Full-Duplex Multiuser MISO Under Coarse Quantization: Per-Antenna SQNR Analysis and Beamforming Design
Seunghyeong Yoo, Jaehyun Kim, Seokjun Park, Mintaek Oh, Namyoon Lee, Jinseok Choi
TL;DR
This work tackles full-duplex MU-MISO in the presence of coarse quantization, revealing that residual analog self-interference (SI) drives the necessary ADC resolution and complicates quantization distortion. It develops an SI-aware beamforming framework that alternates between a generalized eigenvalue-based precoder design and a quantization-aware MMSE combiner to balance SI suppression and downlink signaling. The analysis yields per-antenna SQNR bounds and ADC-bit requirements, showing a logarithmic increase in needed bits with residual SI; simulations confirm that the proposed method achieves higher spectral efficiency and energy efficiency than benchmarks, with 6–7 bits often optimal. Overall, the paper provides practical guidelines for FD MU-MISO operation under coarse quantization and demonstrates substantial performance gains from SI-aware beamforming under hardware-imposed quantization constraints.
Abstract
We investigate full-duplex (FD) multi-user multiple input single-output systems with coarse quantization, aiming to characterize the impact of employing low-resolution analog-to-digital converters (ADCs) on self-interference (SI) and to develop a quantization- and SI-aware beamforming method that alleviates quantization-induced performance degradation in the FD systems. We first present an analysis on the perantenna signal-to-quantization noise ratio for conventional linear beamformers to provide the desired range of the number of analog-to-digital converter (ADC) bits, providing system insights for reliable FD operation in regard to the ADC resolution and beamforming strategy. Motivated by the insights, we then propose an SI-aware beamforming method that mitigates residual SI and quantization distortion.

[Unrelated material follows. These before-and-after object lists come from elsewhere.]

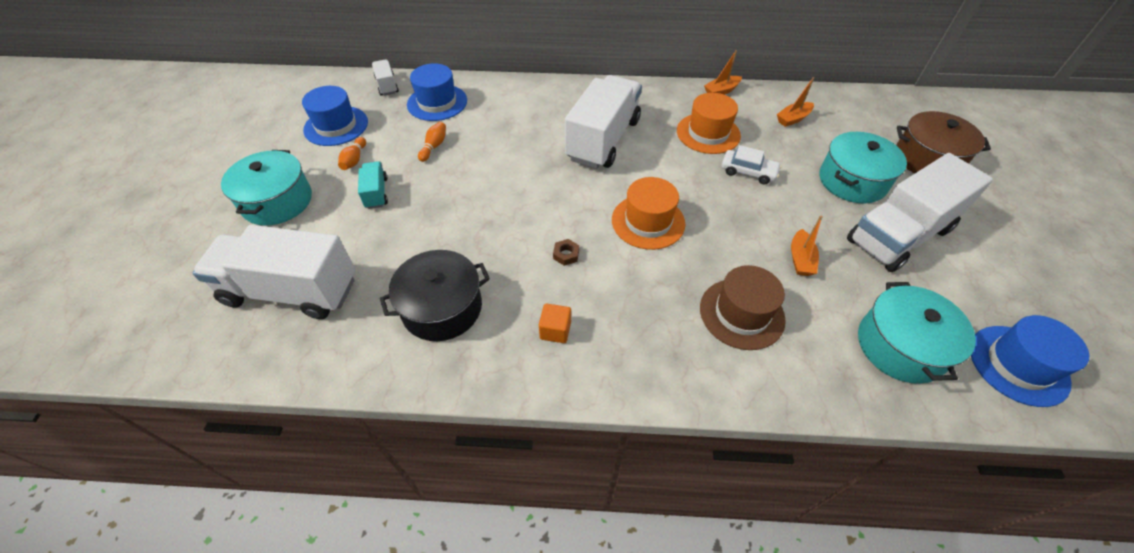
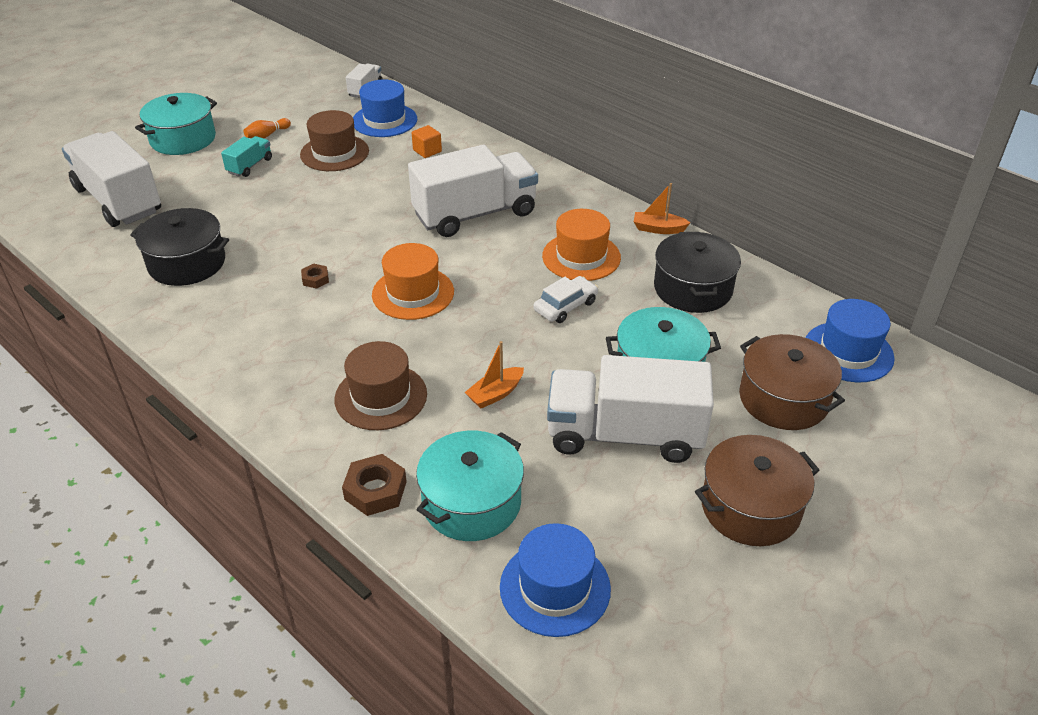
camera: 40 degrees right, 10 degrees down
(336, 126) = (288, 104): blue hat -> blue hat (848, 352)
(434, 146) = (334, 153): orange bowling pin -> brown hat
(555, 330) = (234, 321): orange cube -> orange cube (427, 151)
(748, 172) = (565, 306): white car -> white car turned 105 degrees counterclockwise
(793, 119) = (693, 288): orange boat -> black pot
(841, 386) = (375, 490): none -> brown nut
(1010, 235) = (750, 507): none -> brown pot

The resulting spectral efficiency (SE) maximization problem is decomposed into two tractable subproblems solved via alternating optimization: precoder and combiner design. The precoder optimization is formulated as a generalized eigenvalue problem, where the dominant eigenvector yields the best stationary solution through power iteration, while the combiner is derived as a quantization-aware minimum meansquared error (MMSE) filter. Numerical studies show that the number of required ADC bits with the proposed beamforming falls within the derived theoretical range while achieving the highest SE compared to benchmarks.